Studies have shown the value to chicken farmers of having foxes and raccoons
around to control the rodent populations. We often receive baby raccoons
because their mothers were trapped and removed. Raccoon mothers will try
until they die to get back to their babies.
In
many counties in Florida, animal control agencies kill all trapped raccoons.
We only protect the things we love, we only love the things we know, and we
only know the things that we are taught. Even though raccoons can carry
rabies, there has never been a human death of rabies contracted from a
raccoon bite in this country. According to the Center of Disease Control,
90% of all rabies attacks worldwide and 99% of human deaths from rabies come
from dogs.
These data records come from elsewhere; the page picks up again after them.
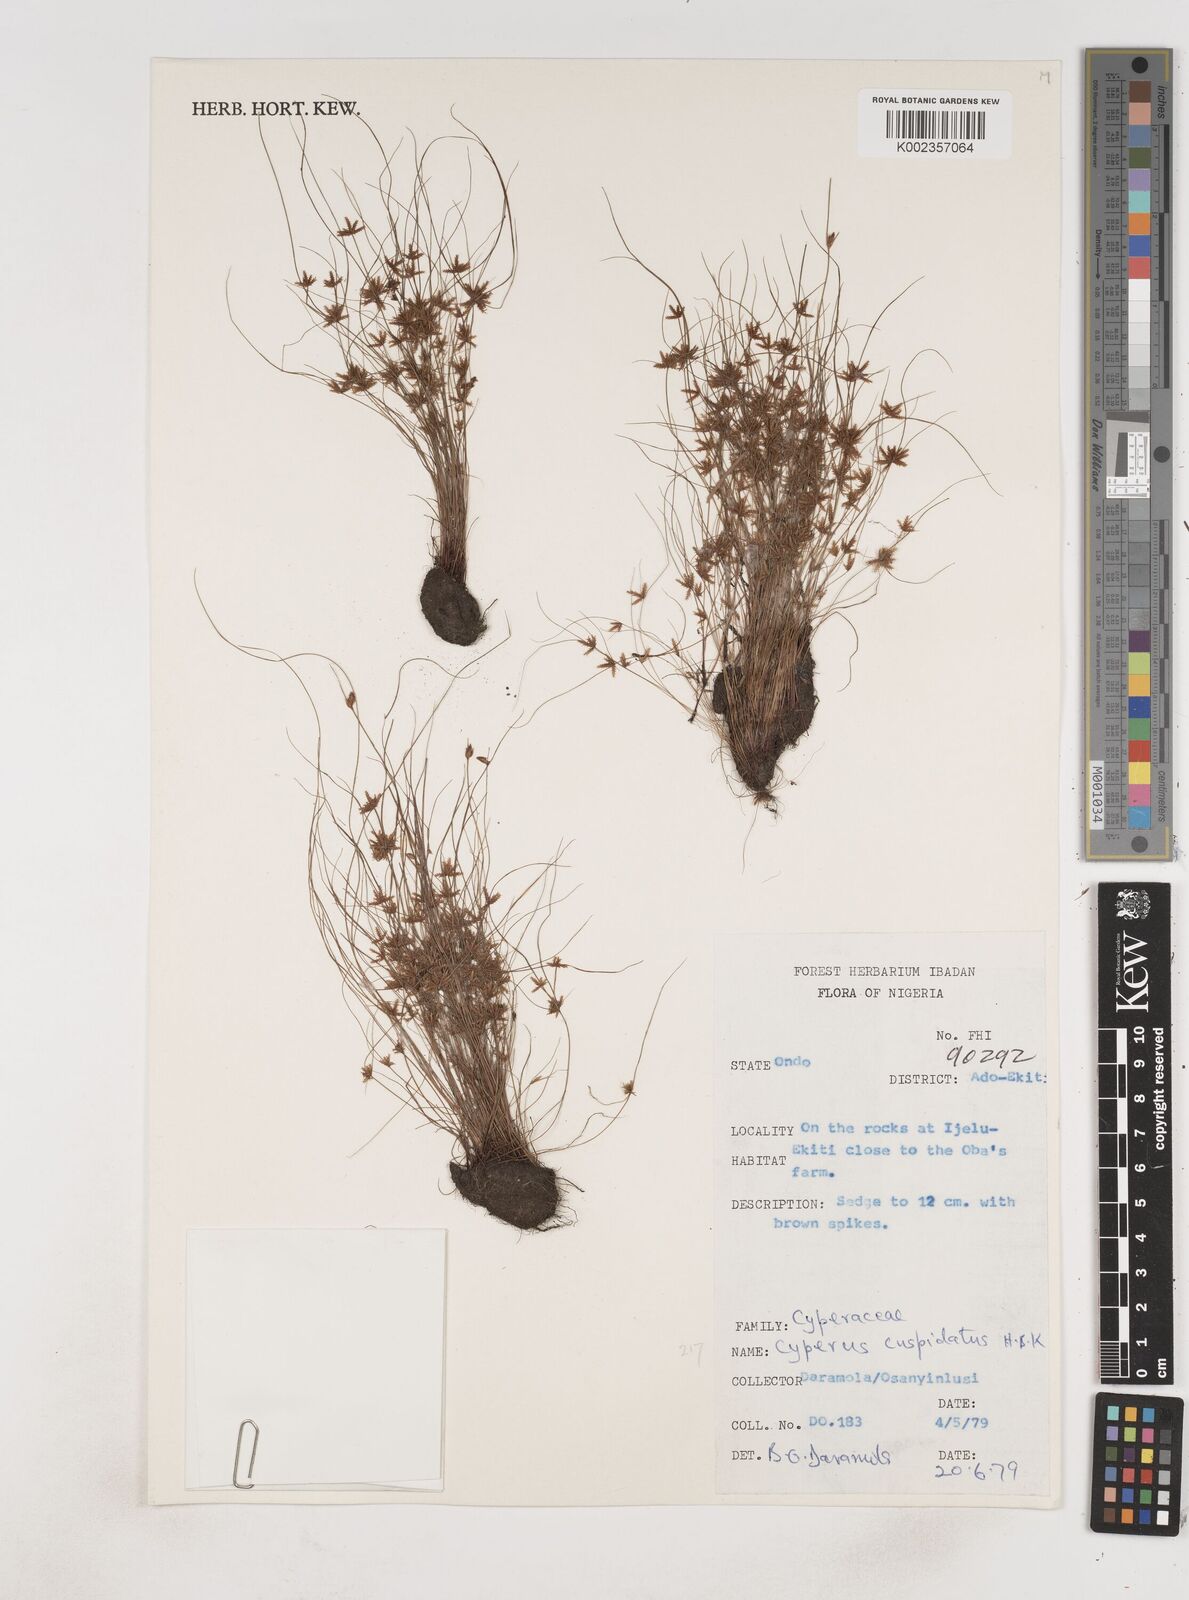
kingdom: Plantae
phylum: Tracheophyta
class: Liliopsida
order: Poales
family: Cyperaceae
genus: Cyperus
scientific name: Cyperus
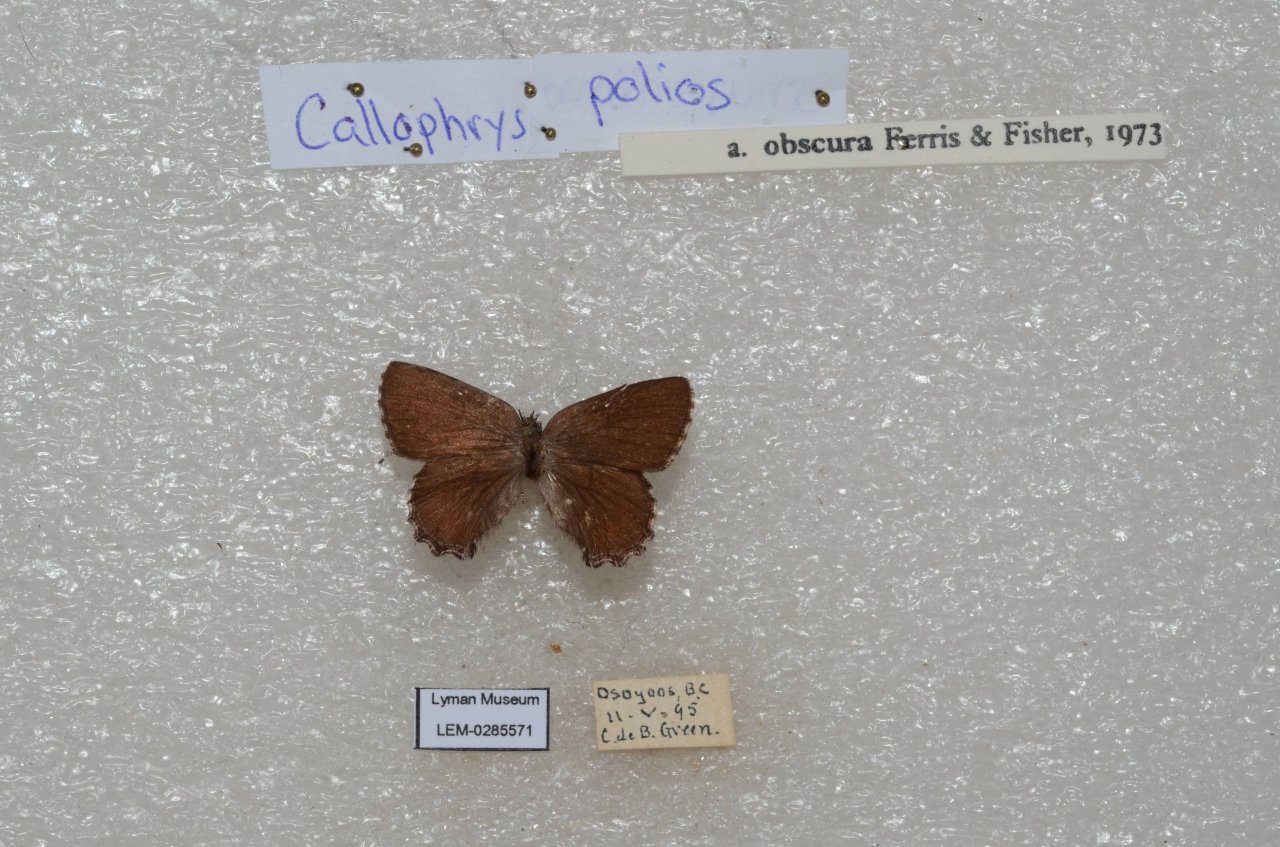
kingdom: Animalia
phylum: Arthropoda
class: Insecta
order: Lepidoptera
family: Lycaenidae
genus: Callophrys
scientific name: Callophrys polios
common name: Hoary Elfin
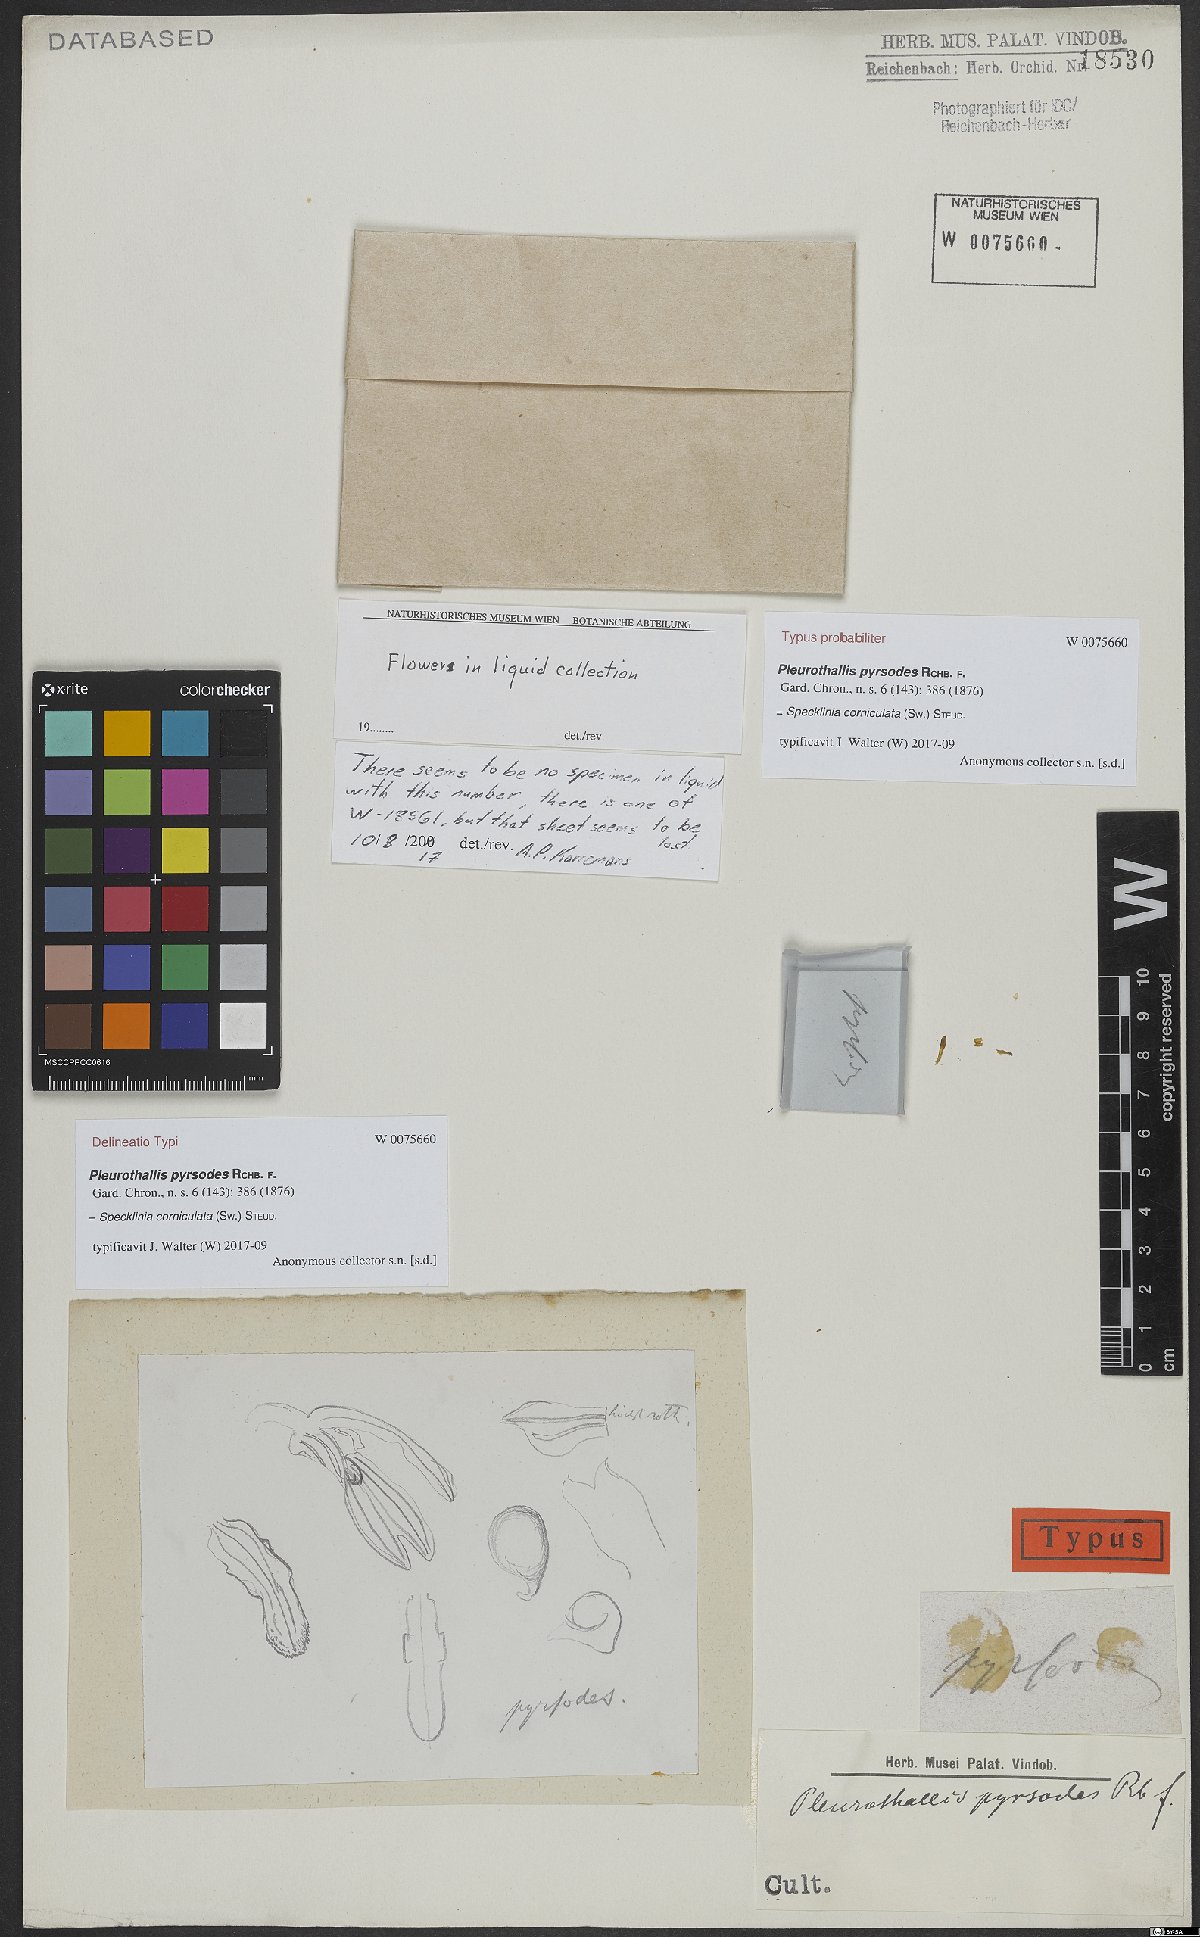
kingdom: Plantae
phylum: Tracheophyta
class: Liliopsida
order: Asparagales
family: Orchidaceae
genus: Specklinia
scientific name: Specklinia corniculata
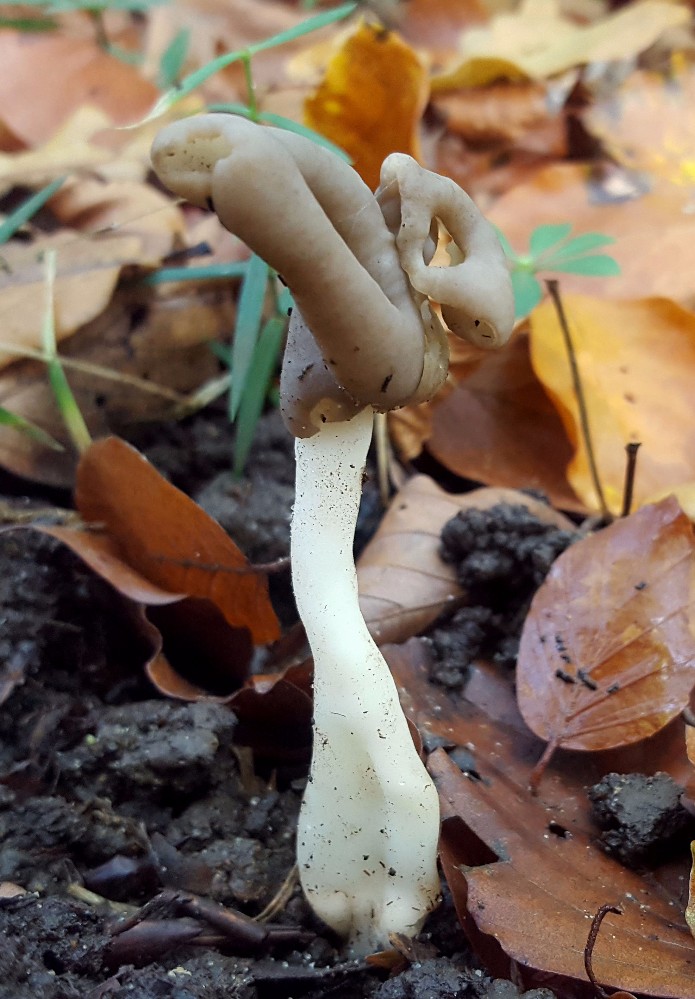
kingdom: Fungi
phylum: Ascomycota
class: Pezizomycetes
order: Pezizales
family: Helvellaceae
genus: Helvella
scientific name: Helvella elastica
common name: elastik-foldhat
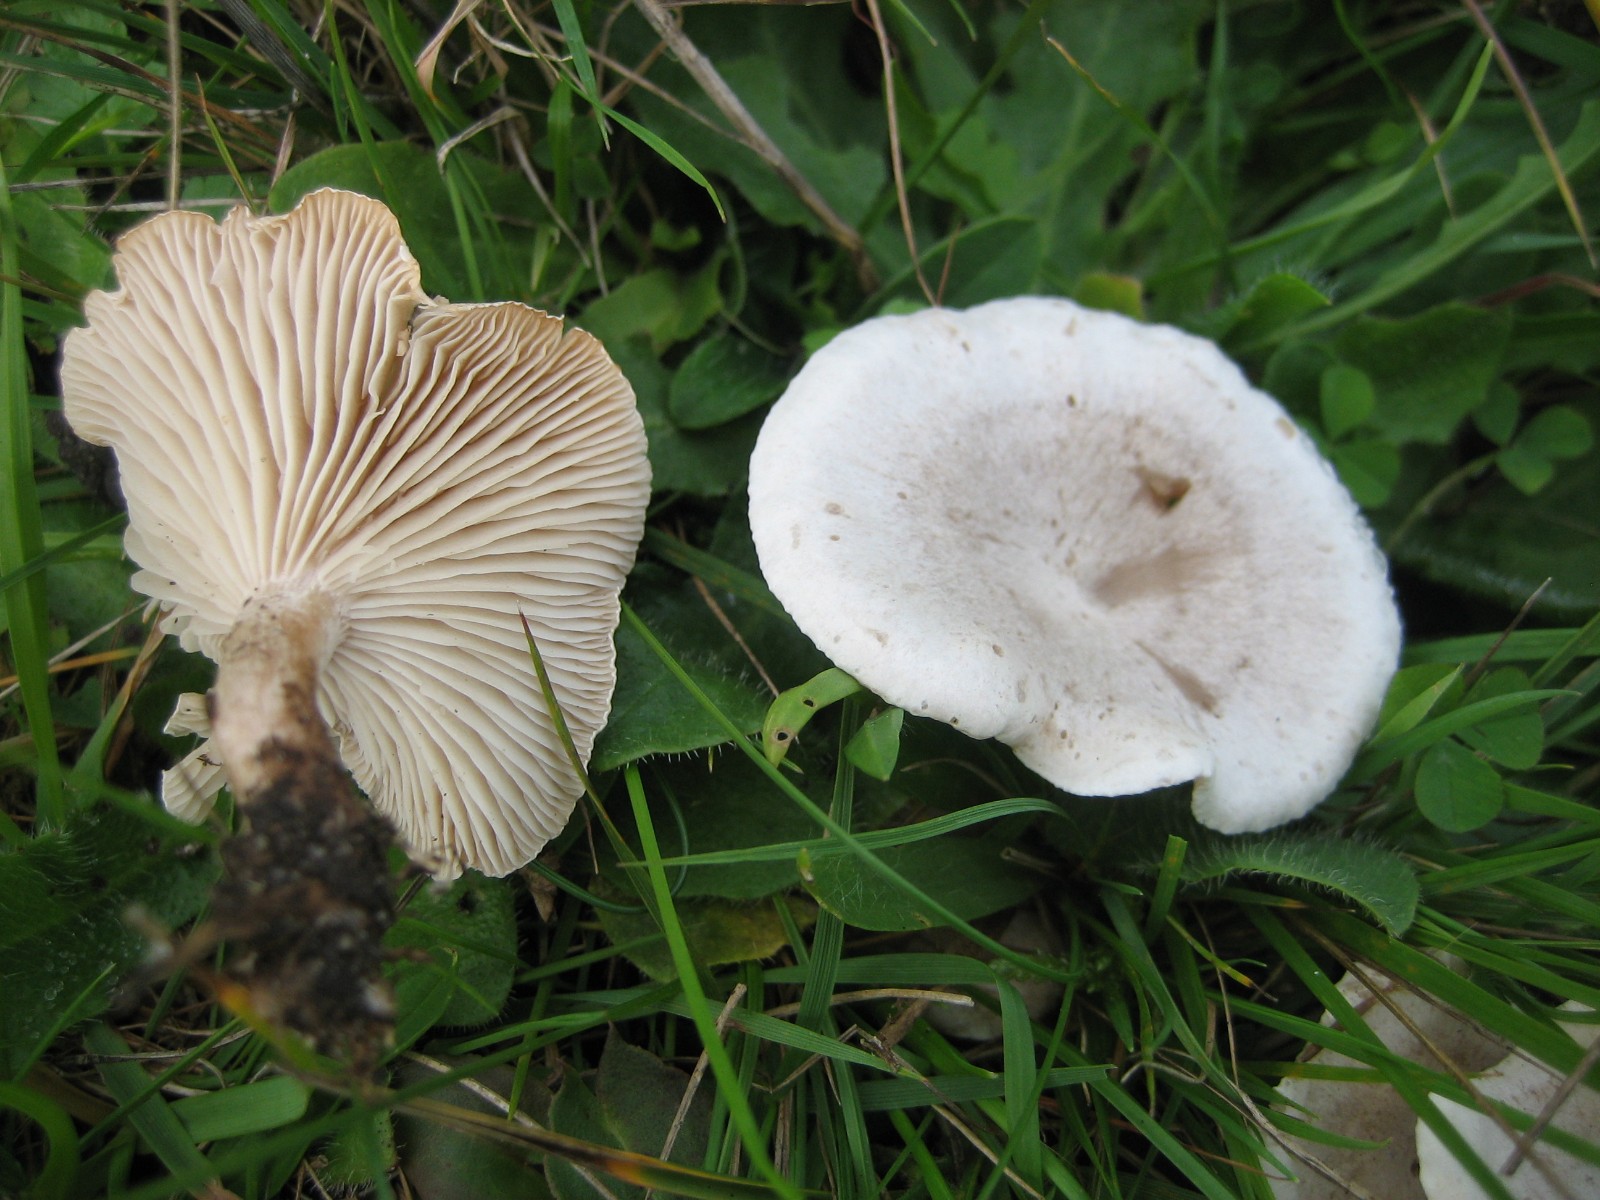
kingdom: Fungi
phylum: Basidiomycota
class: Agaricomycetes
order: Agaricales
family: Tricholomataceae
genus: Clitocybe
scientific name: Clitocybe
One hundred years ago 100 people a year in the United States died
of rabies contracted from dog bites and that is the reason animal control
organizations were founded throughout this country. Today we protect our
dogs and cats with rabies shots. We are very grateful that Osceola Animal
Control works with us to save wildlife rather than destroy it.
Raccoons have
always been considered to be in the bear family however, some studies now
believe that they are from the weasel family. Raccoons eat mostly
vegetation, insects, mice, and rats. Mothers will teach their babies what to
eat and will protect them to the death. They have been observed trying to
protect all baby raccoons from harm even if they are not their own. They are
wonderful, loving, intelligent animals, and they deserve to live. The
average weight of adult raccoons that come to our center is only between 8
and 10 pounds, or about the size of a house cat. They are often attracted to
pet food and seeds left out at night. The mother and babies will come out to
eat in the daytime if they cannot get enough at night. It makes me very sad
to know that thousands of raccoons are trapped and killed every year in
Florida because people fear these intelligent animals.